Coastal Frontiers: Water, Power, and the Boundaries of South Asia

Final Report Summary - CFRONTIERS (Coastal Frontiers: Water, Power, and the Boundaries of South Asia)

The key research aims of Coastal Frontiers were to understand how vast environmental changes—rising sea level, coastal erosion, shifts in the monsoon’s patterns—are experienced and interpreted by local communities and individuals who live along the eastern littoral of the Bay of Bengal; and to examine how these transnational environmental issues have been addressed by local and national governments, and by international organizations since the early twentieth century. The project was conceived as a way to examine the intersection of environmental and political history in a region that has long been contested between empires, and between post-colonial nation-states, and which is now a region among the most vulnerable in the world to the effects of climate change.

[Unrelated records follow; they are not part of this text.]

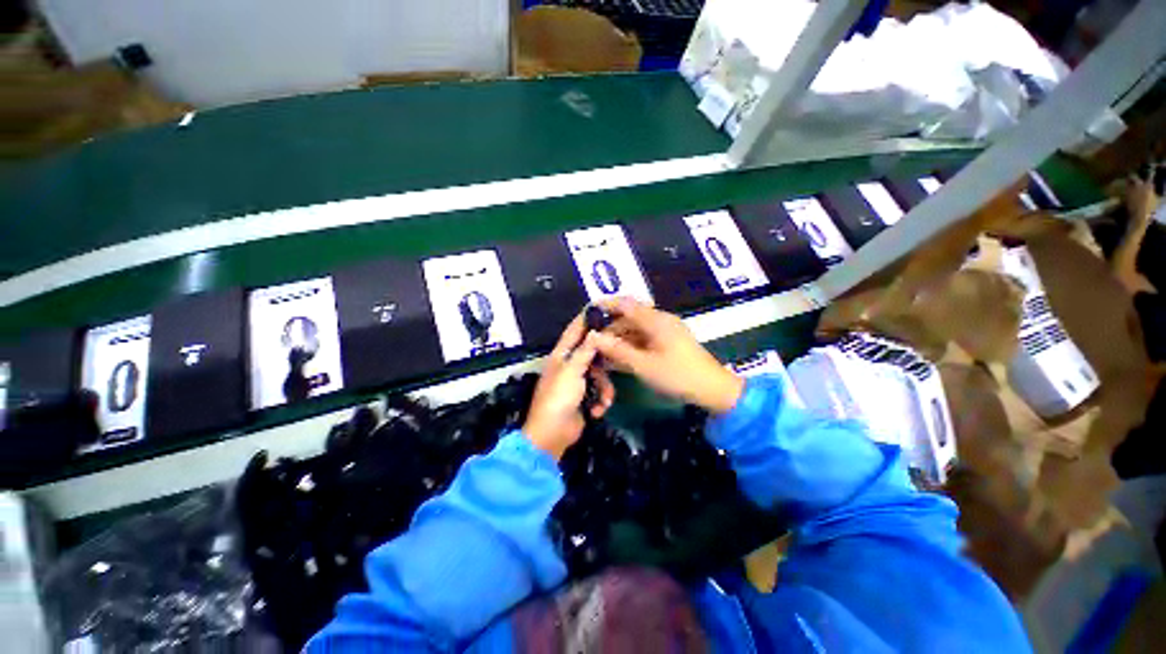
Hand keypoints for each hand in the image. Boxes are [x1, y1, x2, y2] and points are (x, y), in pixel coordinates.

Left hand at [522, 313, 614, 459]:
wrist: (553, 434)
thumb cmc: (559, 398)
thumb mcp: (572, 371)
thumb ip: (585, 351)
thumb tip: (594, 332)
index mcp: (561, 355)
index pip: (574, 331)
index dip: (585, 319)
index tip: (601, 308)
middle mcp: (569, 364)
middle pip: (592, 352)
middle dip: (605, 359)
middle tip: (620, 352)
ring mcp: (578, 381)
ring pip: (600, 374)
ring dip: (605, 388)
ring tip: (604, 401)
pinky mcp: (585, 396)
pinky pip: (600, 390)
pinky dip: (601, 401)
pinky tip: (597, 411)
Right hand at [589, 297, 743, 414]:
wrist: (713, 390)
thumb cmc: (678, 375)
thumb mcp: (643, 365)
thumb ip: (617, 350)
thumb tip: (593, 337)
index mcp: (655, 320)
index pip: (625, 304)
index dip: (605, 305)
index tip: (587, 313)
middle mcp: (659, 321)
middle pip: (628, 317)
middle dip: (609, 328)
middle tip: (591, 342)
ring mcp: (665, 332)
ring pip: (634, 330)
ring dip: (618, 340)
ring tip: (600, 353)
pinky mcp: (668, 343)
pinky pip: (643, 340)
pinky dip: (629, 346)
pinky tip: (617, 358)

However unprecedented the effects of climate change today, these effects have to be situated in the longer context of cultures who live with intimate knowledge of water’s fluctuations—the rains, the rivers, and the seas—and in the context of political decisions in the twentieth century that have had multiple unintended consequences. Coastal Frontiers’ empirical achievements were based on extensive archival research, undertaken in India, Sri Lanka, Bangladesh, Singapore, Malaysia, Thailand, Myanmar, the UK, and the United States. In addition, the Principal Investigator and the Postdoctoral Research Associate undertook several oral history interviews with fishing communities, coastal officials, and scientists. This allowed us to form a complex picture of multiple local understandings and perceptions of environmental change.

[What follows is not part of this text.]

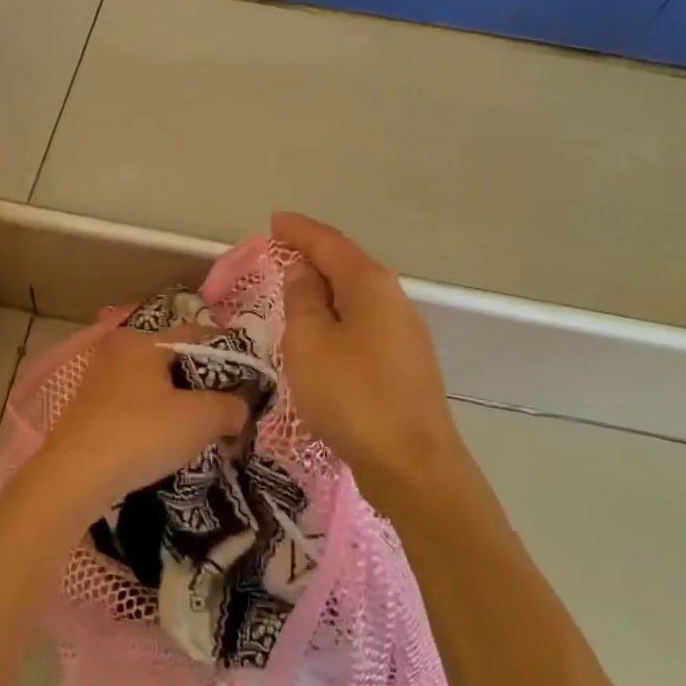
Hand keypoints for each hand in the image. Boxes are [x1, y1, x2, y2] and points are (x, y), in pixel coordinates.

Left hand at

This multi-sited, multi-archival investigation provided us with an unprecedented base of source material for our analysis of environmental change in India. Coastal Frontiers has shown that, by following the flow of water, we can gain a new perspective on modern Asia. Spaces of vulnerability, and spaces of environmental threat, rarely mould themselves to the borders of nation states.

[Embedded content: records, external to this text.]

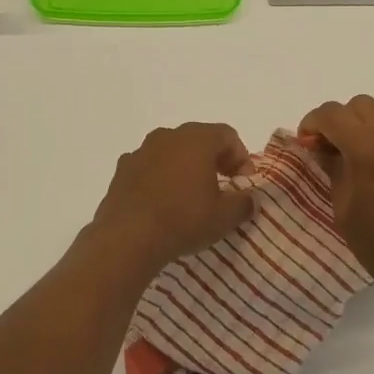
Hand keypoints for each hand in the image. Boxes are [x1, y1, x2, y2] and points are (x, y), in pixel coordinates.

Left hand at [89, 122, 255, 270]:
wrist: (127, 237)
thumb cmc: (183, 220)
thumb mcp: (224, 217)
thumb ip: (244, 203)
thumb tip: (252, 199)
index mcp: (197, 139)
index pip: (227, 135)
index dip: (241, 156)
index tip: (244, 182)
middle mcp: (168, 136)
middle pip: (198, 138)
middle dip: (214, 159)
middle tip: (223, 184)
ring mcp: (141, 151)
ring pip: (172, 151)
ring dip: (185, 166)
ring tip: (191, 195)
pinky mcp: (122, 169)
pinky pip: (149, 166)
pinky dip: (161, 177)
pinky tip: (162, 202)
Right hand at [298, 92, 373, 311]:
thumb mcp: (345, 210)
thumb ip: (334, 170)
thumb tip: (324, 148)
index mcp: (367, 147)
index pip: (332, 114)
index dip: (313, 124)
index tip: (307, 141)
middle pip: (361, 105)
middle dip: (342, 122)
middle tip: (336, 149)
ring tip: (372, 144)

Our attention to local perspectives suggests that climate change is only one among multiple crises that coastal communities are experiencing, some of which are more specifically rooted in regional, rather than planetary, economic and political processes. Expanding its conceptual framework, the project has charted the ways in which South Asia’s coasts form both an ecological and a strategic frontier, shaped by struggles over water that reach from the Himalayan rivers to the deep sea.
Coastal Frontiers has crossed and bridged disciplines. The project team itself marked a collaboration between a historian and an anthropologist: we have combined the techniques of intensive archival research and critical analysis of documentary sources with the immersive techniques of ethnography. Building out from there, the project has by made links between the humanities and the sciences. Given that Coastal Frontiers has contained a significant component of history of science—the history of meteorology and coastal ecology, for example—it was only natural to move from that to discussions with contemporary meteorologists and climate scientists.

The project’s flagship publication, the PI’s sole-authored book, Crossing the Bay of Bengal: The Furies of Nature and the Fortunes of Migrants, was awarded the American Historical Association’s John F. Richards prize for the best book on South Asian History in 2014.